The difference in tonight's super-tight Game 3 was clear: gloves off the bench. The Cards' new defenders did well. The Sox's gloves off the bench showed rust.

Kolten Wong deserves tremendous praise for coming off the bench cold and snaring Nava's one-hop bullet in the top of the 8th. Throw in his bottom-of-8th steal in for good measure, and the Cards realize they have a clutch 23-year-old bench player (or better) for years to come. How do the Cards always find so many reliable players? Sadly, the new gloves for Boston were not nearly as helpful. Big Papi, playing first due to his clutch bat, was serviceable. But he and newly-moved-to-short Xander Bogaerts were exposed on Carpenter's opening dribbler to start the bottom of the 7th. A poor throw from the hot hitting Bogaerts was made worse by Ortiz's poor fielding at first. But the really bad "glove off the bench" belonged to Will Middlebrooks. Middlebrooks, chilling in the dugout while Bogaerts proves he should be next year's shortstop, must have been gathering rust at an alarming rate. He must at least knock down the double from Holliday, which lead to two runs. Mock the sabermetric fanatics all you want for preferring Manny Machado to Cabrera, but Machado makes that play. Worse case, he knocks it down. But the cold Middlebrooks lets it pass.

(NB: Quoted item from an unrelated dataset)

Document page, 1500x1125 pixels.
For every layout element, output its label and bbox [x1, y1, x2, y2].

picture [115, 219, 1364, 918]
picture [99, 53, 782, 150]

Now fast forward to the bottom of the ninth. Pedroia makes a great play on Jay's hit up the middle and gets Molina at home. Salty admittedly makes a mediocre throw to third, pointlessly, to try and get Allen. And Middlebrooks "ole's" the ball into left. Middlebrooks MUST knock that ball down, but hardly tries. Cards win.

The gloves off the bench failed the Red Sox. And it might cost Middlebrooks his job next year. If the Sox make a run to keep Ellsbury, then they can't afford Drew at short. Fine, Bogaerts is ready anyway and makes the natural move. Or does he? If no one makes a run at Drew, maybe the Sox sign Drew cheap and let Xander play everyday at third.

Gloves off the bench. We'll see what it costs the Red Sox in games four and five.